La escasez de agua potable es un problema que periódica y cíclicamente se trata en los medios de comunicación del país; sin embargo, todo sigue igual, las municipalidades siguen estafando, de igual manera que lo acaban de hacer algunos bancos a sus usuarios, cuando después de guardar usted como tesoros los mentados «títulos de propiedad» de pajas o metros cúbicos, que se supone debieran servir para garantizar un servicio puntual y eficiente, no le sirven para nada. Es que da lo mismo tenerlos o no, como es igual vivir en sectores residenciales o en apartados asentamientos, porque la escasez de agua vive en permanente crisis. Para los primeros no queda otro remedio que pagar a precio de oro cada centímetro cúbico que cabe en la cisterna y para los desafortunados, más que mendigar botes de agua sucia.
A nuestros políticos, especialmente en época electoral, les hierve la boca para decir que nos van a dar agua.
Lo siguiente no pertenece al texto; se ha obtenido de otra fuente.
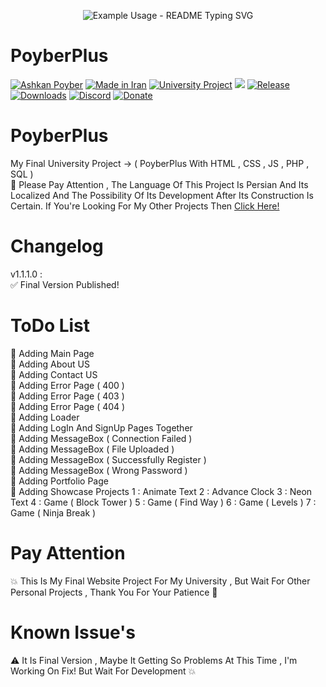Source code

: <p align="center">
  <img src="https://readme-typing-svg.demolab.com/?lines=My+Name+Is+Ashkan!;Nice+To+Meet+You!;Have+a+Great+Time!;Thanks+For+Visiting!&font=Fira%20Code&center=true&width=380&height=50&duration=4000&pause=1000" alt="Example Usage - README Typing SVG">
</p>

# PoyberPlus
[![Ashkan Poyber](https://img.shields.io/badge/Ashkan-Poyber-e4181c.svg?labelColor=0000ff)](#)
[![Made in Iran](https://img.shields.io/badge/made_in-iran-ffd700.svg?labelColor=0057b7)](https://github.com/AshkanPoyber)
[![University Project](https://img.shields.io/badge/University-Project-e4181c.svg?labelColor=0000ff)](#)
<a href="https://www.youtube.com/AcerMRD"><img src="https://img.shields.io/badge/YouTube-Channel-FF3333.svg?logo=youtube&logoColor=FF3333"></a>
[![Release](https://img.shields.io/github/release/AshkanPoyber/PoyberKnight.svg)](https://github.com/AshkanPoyber/PoyberKnight/releases)
[![Downloads](https://img.shields.io/github/downloads/AshkanPoyber/PoyberKnight/total.svg)](https://github.com/AshkanPoyber/PoyberKnight/releases)
[![Discord](https://img.shields.io/discord/796419830819061800?label=discord)](https://discord.gg/yPWu7F7Gxb)
[![Donate](https://img.shields.io/badge/donate-$$$-8a2be2.svg)](#) 


# PoyberPlus
My Final University Project -> ( PoyberPlus With HTML , CSS , JS , PHP , SQL ) 
<br>
🛑 Please Pay Attention , The Language Of This Project Is Persian And Its Localized And The Possibility Of Its Development After Its Construction Is Certain. If You're Looking For My Other Projects Then [Click Here!](https://github.com/AshkanPoyber?tab=repositories)

# Changelog
v1.1.1.0 : <br>
✅ Final Version Published!
# ToDo List
💢 Adding Main Page
<br>
💢 Adding About US
<br>
💢 Adding Contact US
<br>
💢 Adding Error Page ( 400 )
<br>
💢 Adding Error Page ( 403 )
<br>
💢 Adding Error Page ( 404 )
<br>
💢 Adding Loader
<br>
💢 Adding LogIn And SignUp Pages Together
<br>
💢 Adding MessageBox ( Connection Failed )
<br>
💢 Adding MessageBox ( File Uploaded )
<br>
💢 Adding MessageBox ( Successfully Register )
<br>
💢 Adding MessageBox ( Wrong Password )
<br>
💢 Adding Portfolio Page 
<br>
💢 Adding Showcase Projects
    1 : Animate Text
    2 : Advance Clock
    3 : Neon Text
    4 : Game ( Block Tower )
    5 : Game ( Find Way )
    6 : Game ( Levels )
7 : Game ( Ninja Break )
# Pay Attention
💥 This Is My Final Website Project For My University , But Wait For Other Personal Projects , Thank You For Your Patience 🌹

# Known Issue's
⚠ It Is Final Version , Maybe It Getting So Problems At This Time , I'm Working On Fix! But Wait For Development
💥

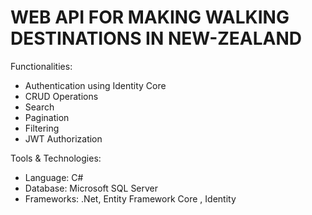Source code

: # WEB API FOR MAKING WALKING DESTINATIONS IN NEW-ZEALAND


Functionalities:
- Authentication using Identity Core
- CRUD Operations
- Search
- Pagination
- Filtering
- JWT Authorization

Tools & Technologies:
- Language: C#
- Database: Microsoft SQL Server
- Frameworks: .Net, Entity Framework Core , Identity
Lo malo es que no aclaran de qué tipo, por lo que seguimos igual, oyendo promesas de que para no morirnos de sed se propone traer agua limpia de Quiché por la vía de un acueducto y de otros sectores del Occidente del país, pero que el costo es superior a los 140 millones de dólares y llevaría unos diez años hacerlo. Otros, aducen que falta hacer un marco institucional para contar con un rector del vital líquido; algunos consideran que lo mejor sería iniciar de inmediato la masiva reforestación del país; depurar los caudales de los ríos María Linda, Motagua, Coyolate, Guacalate, etcétera; educar a la población para que haga uso racional del agua; habilitar pozos y, para terminar el resumen, también hay quienes aducen que agua hay más que suficiente, pero que con tan mala red de distribución con que contamos no habrá caudal que aguante para satisfacer la demanda.
Mientras tanto, todo indica que la estrategia acordada es asegurar que se cuenta con suficientes pozos y manantiales que garantizan el servicio este verano, cuando ni había empezado y la escasez había sentado sus reales, mientras los camiones cisternas suben más los precios, con esto más, que si el cliente no consume el total de su carga, ni disminuyen el cobro, ni permiten compartirlo con el vecino. ¡Amolados seguimos estando!